__Objective__: Extract each of the lines below that contains the string "roll".

__Records provided__:
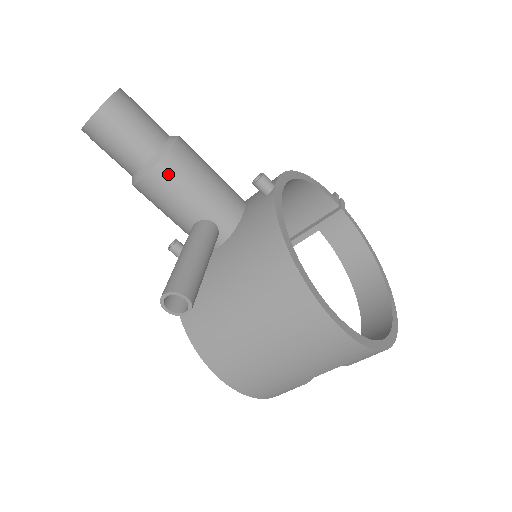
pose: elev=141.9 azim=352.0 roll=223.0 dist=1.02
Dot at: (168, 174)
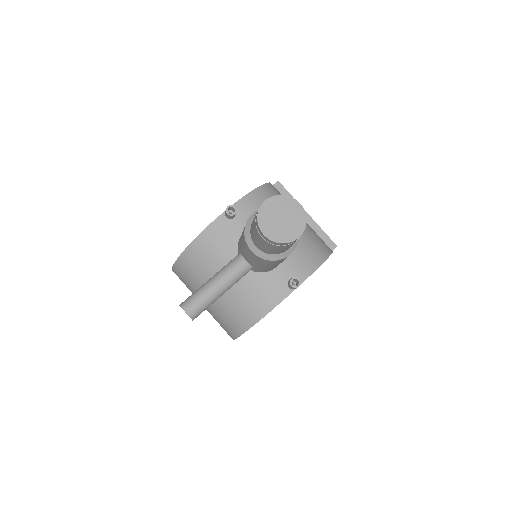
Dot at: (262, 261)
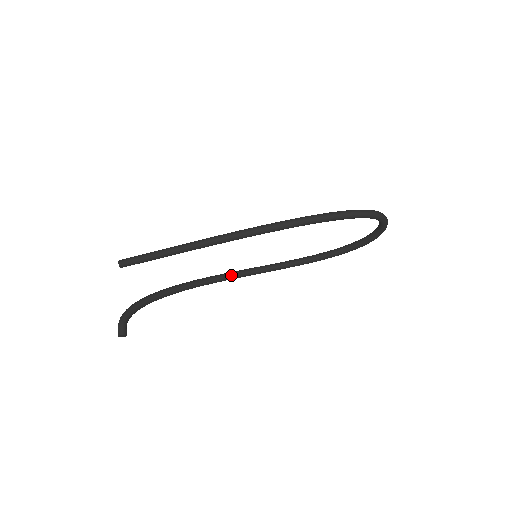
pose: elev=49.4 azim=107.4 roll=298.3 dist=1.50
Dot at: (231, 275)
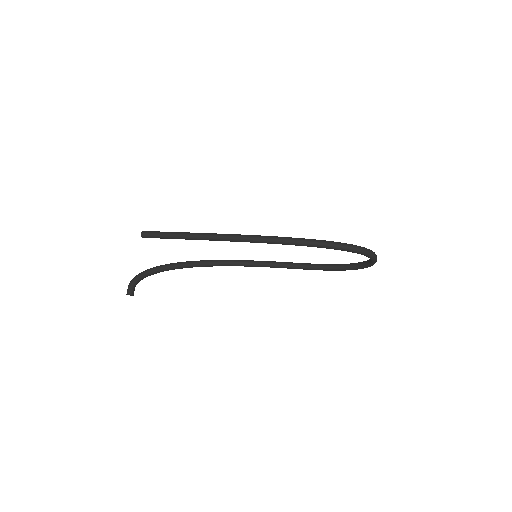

__Output__:
pose: elev=141.9 azim=352.0 roll=223.0 dist=1.02
pose: elev=49.4 azim=107.4 roll=298.3 dist=1.50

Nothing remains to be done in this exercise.